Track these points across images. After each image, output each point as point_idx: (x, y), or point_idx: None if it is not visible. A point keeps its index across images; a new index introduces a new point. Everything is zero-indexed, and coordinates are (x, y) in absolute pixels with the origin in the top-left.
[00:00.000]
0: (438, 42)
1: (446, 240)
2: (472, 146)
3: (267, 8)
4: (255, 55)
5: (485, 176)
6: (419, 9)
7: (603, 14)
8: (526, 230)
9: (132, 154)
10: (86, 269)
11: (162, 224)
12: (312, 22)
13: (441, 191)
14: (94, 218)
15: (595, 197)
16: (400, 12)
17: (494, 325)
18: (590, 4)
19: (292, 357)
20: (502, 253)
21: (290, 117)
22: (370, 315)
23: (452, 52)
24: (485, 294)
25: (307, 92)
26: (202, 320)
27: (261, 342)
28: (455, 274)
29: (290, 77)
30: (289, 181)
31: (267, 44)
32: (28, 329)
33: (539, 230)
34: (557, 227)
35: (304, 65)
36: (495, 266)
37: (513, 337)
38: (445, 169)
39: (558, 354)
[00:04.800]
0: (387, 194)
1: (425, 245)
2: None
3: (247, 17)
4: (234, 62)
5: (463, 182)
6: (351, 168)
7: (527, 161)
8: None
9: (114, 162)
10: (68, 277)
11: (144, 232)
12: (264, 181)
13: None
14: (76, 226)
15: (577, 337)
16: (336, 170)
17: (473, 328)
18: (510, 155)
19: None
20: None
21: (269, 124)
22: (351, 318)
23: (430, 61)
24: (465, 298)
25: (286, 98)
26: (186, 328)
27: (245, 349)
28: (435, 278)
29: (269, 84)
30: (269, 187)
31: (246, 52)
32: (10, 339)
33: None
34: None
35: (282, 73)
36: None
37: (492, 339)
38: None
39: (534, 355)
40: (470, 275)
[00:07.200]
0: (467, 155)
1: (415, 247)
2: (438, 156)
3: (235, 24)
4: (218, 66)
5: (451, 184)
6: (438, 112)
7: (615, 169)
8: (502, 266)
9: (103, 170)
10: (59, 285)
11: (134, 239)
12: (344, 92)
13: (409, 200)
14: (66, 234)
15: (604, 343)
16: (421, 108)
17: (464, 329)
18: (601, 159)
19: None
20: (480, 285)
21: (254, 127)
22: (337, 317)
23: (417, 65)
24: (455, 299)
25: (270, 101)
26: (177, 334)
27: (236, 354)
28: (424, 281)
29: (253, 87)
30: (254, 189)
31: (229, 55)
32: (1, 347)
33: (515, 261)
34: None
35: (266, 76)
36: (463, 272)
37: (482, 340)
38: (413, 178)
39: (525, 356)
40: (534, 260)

◆ **Exercise**
All of the material should be given again, character for character.

◆ **Expected output**
Track these points across images. After each image, output each point as point_idx: (x, y), or point_idx: None if it is not visible. A point keeps its index across images; a new index introduces a new point. Everything is zero-indexed, and coordinates are (x, y) in absolute pixels with the origin in the top-left.
[00:00.000]
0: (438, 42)
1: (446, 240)
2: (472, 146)
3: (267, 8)
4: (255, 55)
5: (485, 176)
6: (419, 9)
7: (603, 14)
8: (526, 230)
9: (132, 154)
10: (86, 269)
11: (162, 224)
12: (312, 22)
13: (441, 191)
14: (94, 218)
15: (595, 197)
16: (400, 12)
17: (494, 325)
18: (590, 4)
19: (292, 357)
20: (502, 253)
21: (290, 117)
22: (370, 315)
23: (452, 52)
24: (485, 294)
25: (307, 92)
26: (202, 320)
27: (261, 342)
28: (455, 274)
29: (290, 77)
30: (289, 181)
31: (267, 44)
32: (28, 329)
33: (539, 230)
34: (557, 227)
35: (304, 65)
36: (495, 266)
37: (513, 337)
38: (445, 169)
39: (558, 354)
[00:04.800]
0: (387, 194)
1: (425, 245)
2: None
3: (247, 17)
4: (234, 62)
5: (463, 182)
6: (351, 168)
7: (527, 161)
8: None
9: (114, 162)
10: (68, 277)
11: (144, 232)
12: (264, 181)
13: None
14: (76, 226)
15: (577, 337)
16: (336, 170)
17: (473, 328)
18: (510, 155)
19: None
20: None
21: (269, 124)
22: (351, 318)
23: (430, 61)
24: (465, 298)
25: (286, 98)
26: (186, 328)
27: (245, 349)
28: (435, 278)
29: (269, 84)
30: (269, 187)
31: (246, 52)
32: (10, 339)
33: None
34: None
35: (282, 73)
36: None
37: (492, 339)
38: None
39: (534, 355)
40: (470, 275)
[00:07.200]
0: (467, 155)
1: (415, 247)
2: (438, 156)
3: (235, 24)
4: (218, 66)
5: (451, 184)
6: (438, 112)
7: (615, 169)
8: (502, 266)
9: (103, 170)
10: (59, 285)
11: (134, 239)
12: (344, 92)
13: (409, 200)
14: (66, 234)
15: (604, 343)
16: (421, 108)
17: (464, 329)
18: (601, 159)
19: None
20: (480, 285)
21: (254, 127)
22: (337, 317)
23: (417, 65)
24: (455, 299)
25: (270, 101)
26: (177, 334)
27: (236, 354)
28: (424, 281)
29: (253, 87)
30: (254, 189)
31: (229, 55)
32: (1, 347)
33: (515, 261)
34: None
35: (266, 76)
36: (463, 272)
37: (482, 340)
38: (413, 178)
39: (525, 356)
40: (534, 260)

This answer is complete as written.